Dovan Ali Rizci.
Meski dulu tak sepopuler sekarang, kata hijrah tetaplah bermakna “pindahnya” seseorang dari kehidupan jahiliyahnya ke dalam pangkuan Islam. Ya, sekarang memang sedang populer kata itu. Meski sejak dulu sudah banyak orang yang bertaubat memperbaiki hidupnya.
Awal 2000an serasa baru kemarin. Ketika itu da’i kondang seperti Aa Gym melejit namanya. Disusuli oleh ustadz Arifin Ilham. Dua dai tersebut masing-masing punya proyek dakwah yang didukung oleh komunitas. Yang pertama namanya Darut Tauhid, yang kedua Majelis Dzikir Az-Zikra.
Baik Darut Tauhid maupun Az-Zikra telah banyak membuat orang insaf. Ceramah Aa Gym yang lembut namun mampu menancapkan materi tazkiyatun nafs-nya ke dalam hati, hingga banyak yang tanpa sadar menitikkan air mata di sela tawa karena Aa Gym juga sering menyelipkan lelucon. Wajar lah banyak yang setelah mendengar kajian Aa Gym, lantas berjanji kepada diri sendiri untuk bertaubat. Pesantrennya di daerah Bandung dikunjungi orang-orang yang berniat hijrah.

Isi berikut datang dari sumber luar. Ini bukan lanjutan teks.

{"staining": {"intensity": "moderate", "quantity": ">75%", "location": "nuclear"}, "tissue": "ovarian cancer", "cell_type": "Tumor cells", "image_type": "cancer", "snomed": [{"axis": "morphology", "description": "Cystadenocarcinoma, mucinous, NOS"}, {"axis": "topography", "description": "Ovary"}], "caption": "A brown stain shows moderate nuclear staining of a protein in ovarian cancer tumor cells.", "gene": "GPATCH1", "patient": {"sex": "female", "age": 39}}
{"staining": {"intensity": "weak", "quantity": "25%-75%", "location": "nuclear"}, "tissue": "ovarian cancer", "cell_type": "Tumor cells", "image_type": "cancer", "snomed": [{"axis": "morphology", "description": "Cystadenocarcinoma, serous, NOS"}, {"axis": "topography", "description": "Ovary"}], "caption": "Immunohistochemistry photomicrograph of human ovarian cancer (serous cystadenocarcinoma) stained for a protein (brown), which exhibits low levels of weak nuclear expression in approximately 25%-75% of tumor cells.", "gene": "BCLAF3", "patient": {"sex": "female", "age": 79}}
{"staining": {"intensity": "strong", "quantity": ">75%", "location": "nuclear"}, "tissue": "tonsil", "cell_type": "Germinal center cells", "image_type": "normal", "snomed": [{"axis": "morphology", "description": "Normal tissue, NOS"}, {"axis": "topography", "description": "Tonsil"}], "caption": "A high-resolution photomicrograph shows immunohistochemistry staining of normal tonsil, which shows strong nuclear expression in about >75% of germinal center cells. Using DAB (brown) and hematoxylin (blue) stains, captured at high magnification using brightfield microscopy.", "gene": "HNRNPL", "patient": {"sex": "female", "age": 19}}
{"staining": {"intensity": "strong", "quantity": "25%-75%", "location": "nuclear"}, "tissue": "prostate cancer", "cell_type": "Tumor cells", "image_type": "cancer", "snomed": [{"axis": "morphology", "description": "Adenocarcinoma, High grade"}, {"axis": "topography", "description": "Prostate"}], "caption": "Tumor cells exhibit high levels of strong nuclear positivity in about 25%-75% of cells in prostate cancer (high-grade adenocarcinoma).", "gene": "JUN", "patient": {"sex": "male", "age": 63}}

Juga Arifin Ilham, ketika ia mengajak jamaah berdzikir, saat itu lah peserta larut dan merasakan keagungan Allah swt dan kerdilnya diri. Lantas pengaruh dalam kehidupan pun perlahan terasa dari dawamnya dzikir dilantunkan.
Itu lah pemandangan hijrah orang-orang di awal tahun 2000an. Kini ditemukan perbedaan mencolok.
Kata hijrah mulai disemarakkan. Tapi sayang, sebagaimana suatu meme yang beredar di dunia maya baru-baru ini, hijrah diidentikkan dengan janggut dan celana tidak isbal – dua hal khilafiyah – tapi bukan dengan akhlak.
Miris. Didapati pada komunitas yang keras menyerukan hijrah, mereka membuat kegaduhan di media sosial. Mereka mengangkat hal yang khilafiyah untuk dijadikan bahan perdebatan seperti musik, isbal, cadar, sampai demonstrasi. Tak segan mereka memberi stempel ahli bid’ah kepada orang yang berbeda pendapat. Apakah pembaca menemukan hal yang sama?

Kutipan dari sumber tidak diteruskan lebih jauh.